About this task: Recast all of the data below as a numbered list, one item per line, skipping any blank lines and leaving out the pictures.

=== Data below ===

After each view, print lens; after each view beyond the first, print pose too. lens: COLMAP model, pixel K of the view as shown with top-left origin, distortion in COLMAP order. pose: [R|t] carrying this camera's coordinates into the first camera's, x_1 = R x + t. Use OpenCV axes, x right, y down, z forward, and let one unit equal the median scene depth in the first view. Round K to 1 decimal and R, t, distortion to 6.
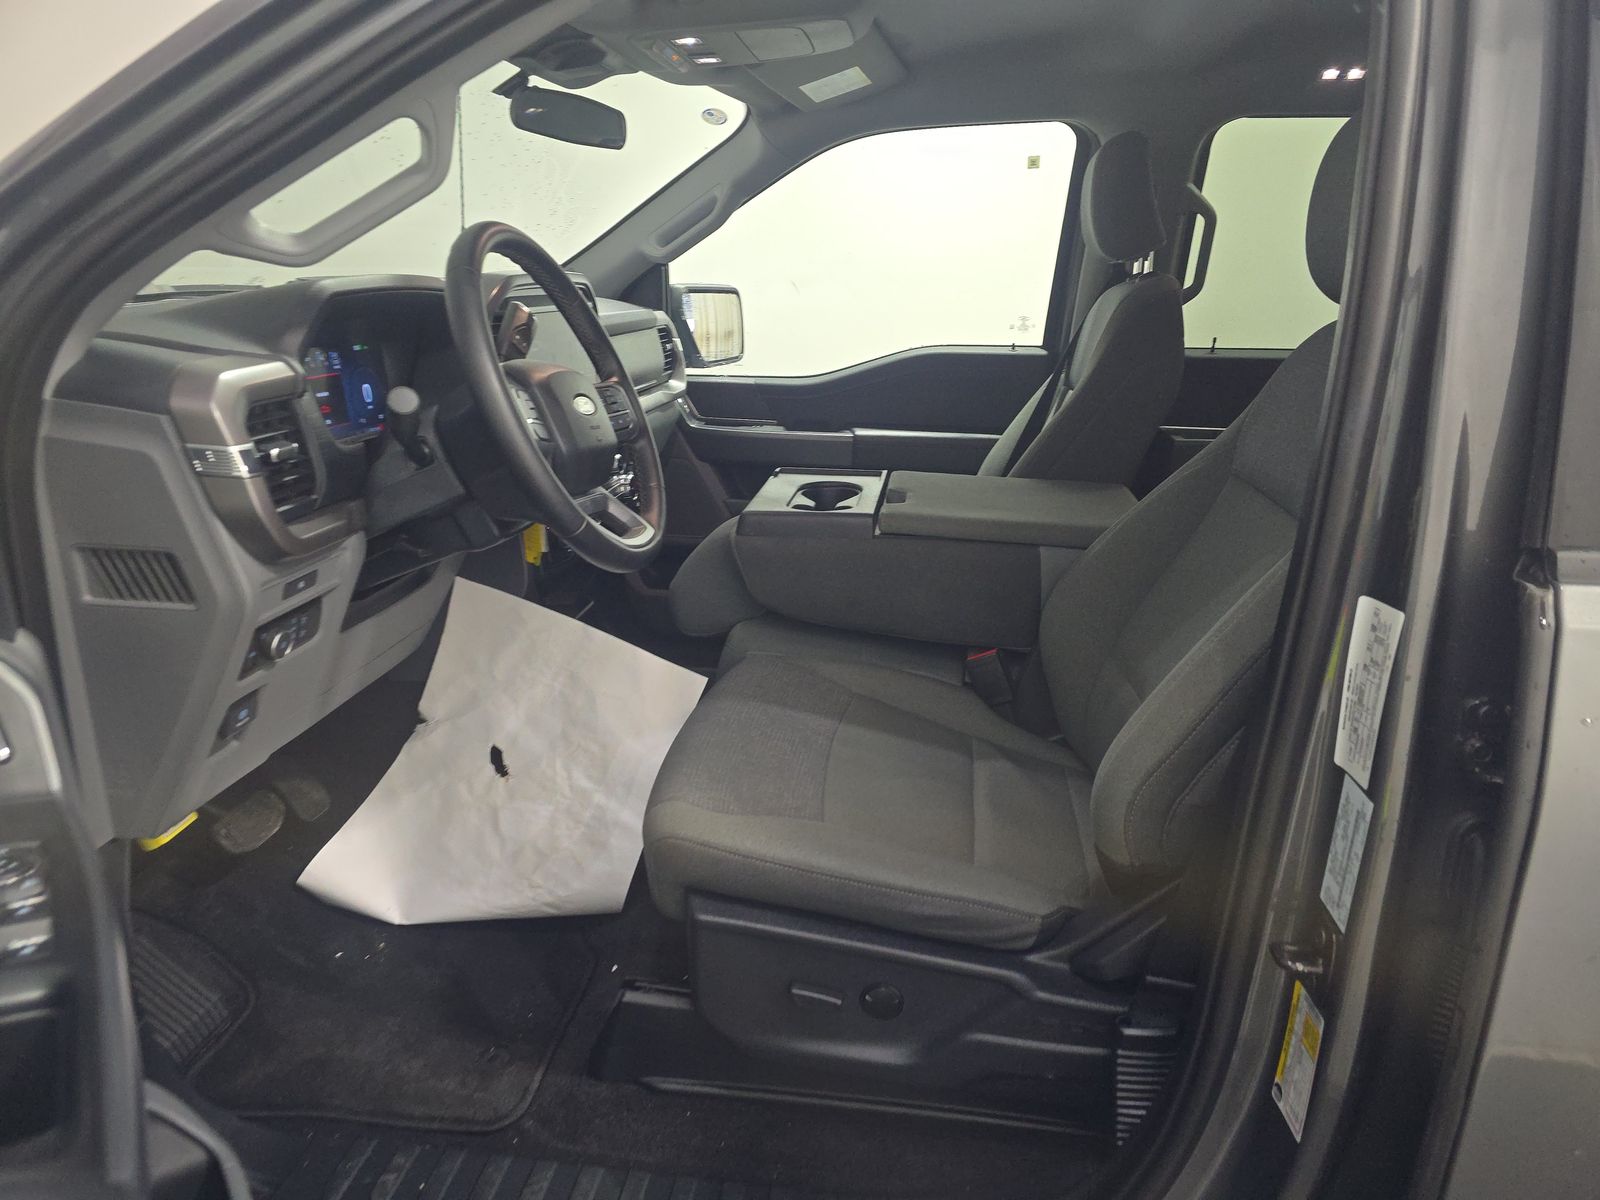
lens RADIAL K [[1151.4, 0, 807.7], [0, 1151.4, 602.2], [0, 0, 1]] dist [0.099729, -0.102973]
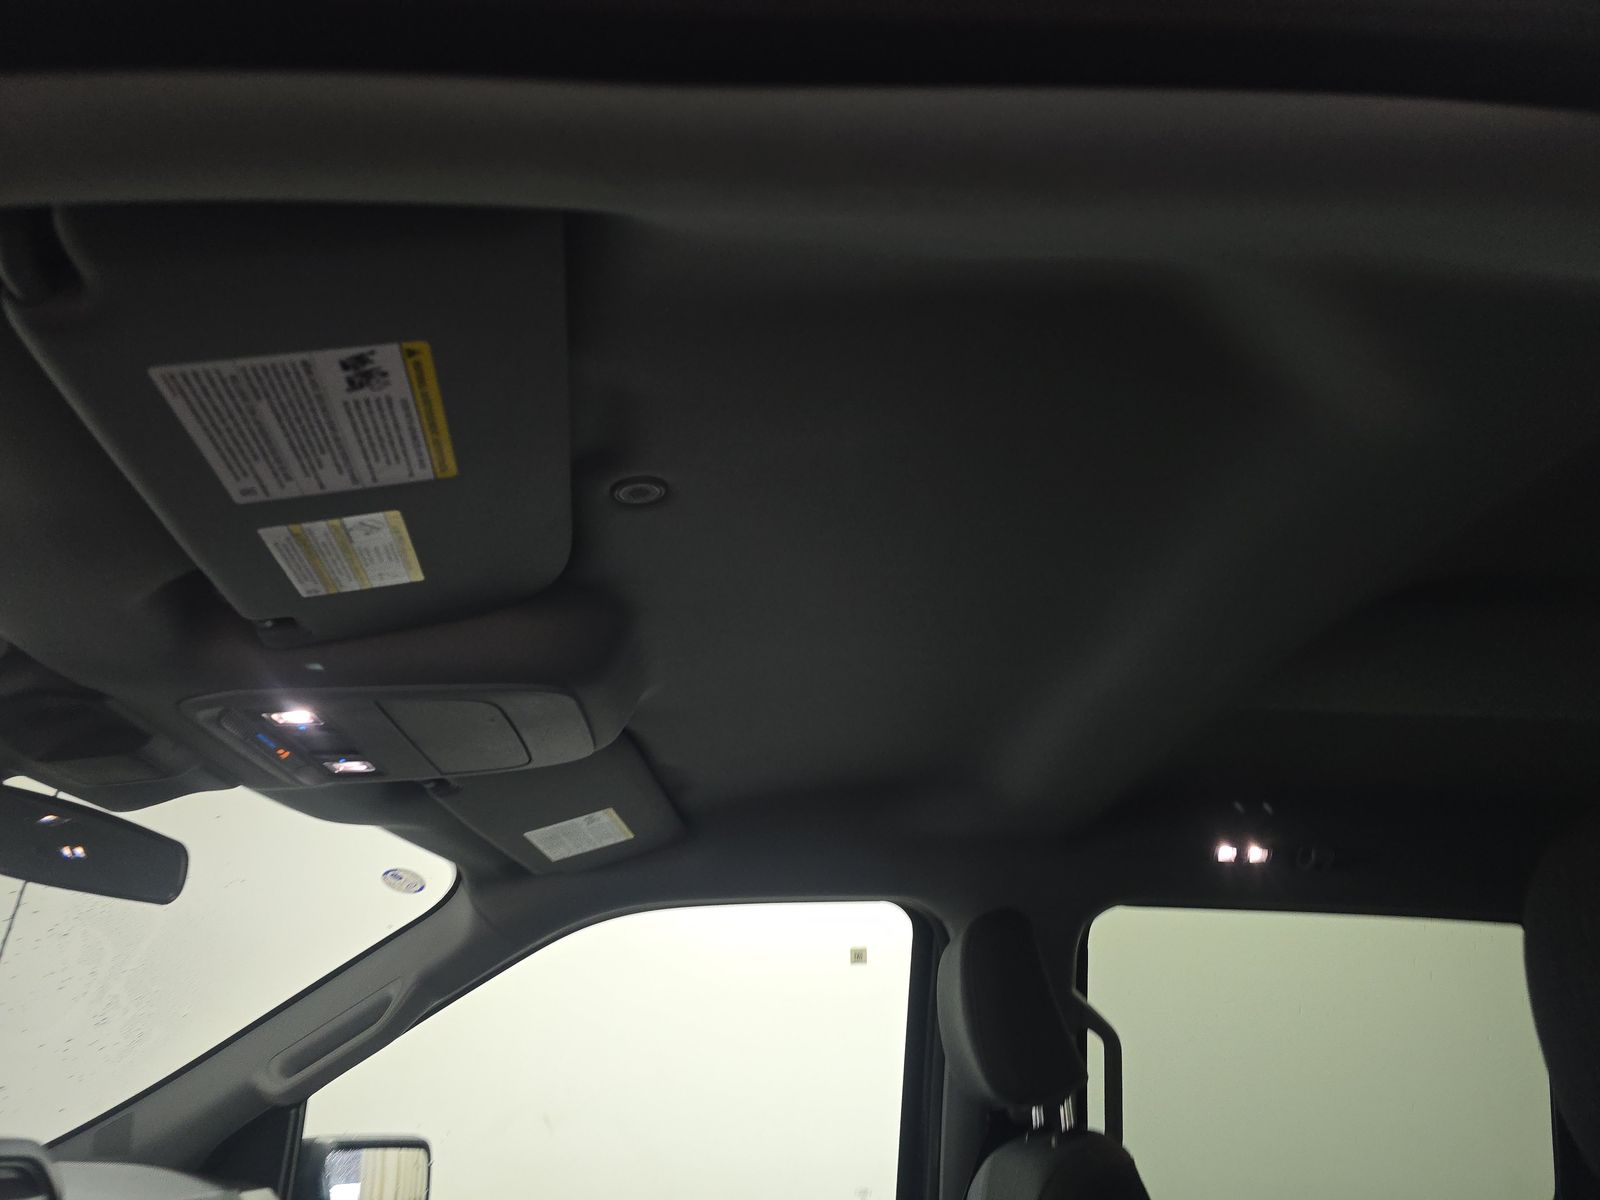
lens RADIAL K [[1151.4, 0, 807.7], [0, 1151.4, 602.2], [0, 0, 1]] dist [0.099729, -0.102973]
pose [[0.987447, 0.060564, 0.145876, 0.044681], [0.044946, 0.777640, -0.627101, -0.099627], [-0.151419, 0.625786, 0.765156, 0.330362]]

===

Exercise solution:
1. After each view, print lens; after each view beyond the first, print pose too. lens: COLMAP model, pixel K of the view as shown with top-left origin, distortion in COLMAP order. pose: [R|t] carrying this camera's coordinates into the first camera's, x_1 = R x + t. Use OpenCV axes, x right, y down, z forward, and let one unit equal the median scene depth in the first view. Round K to 1 decimal and R, t, distortion to 6.
2. lens RADIAL K [[1151.4, 0, 807.7], [0, 1151.4, 602.2], [0, 0, 1]] dist [0.099729, -0.102973]
3. lens RADIAL K [[1151.4, 0, 807.7], [0, 1151.4, 602.2], [0, 0, 1]] dist [0.099729, -0.102973]
4. pose [[0.987447, 0.060564, 0.145876, 0.044681], [0.044946, 0.777640, -0.627101, -0.099627], [-0.151419, 0.625786, 0.765156, 0.330362]]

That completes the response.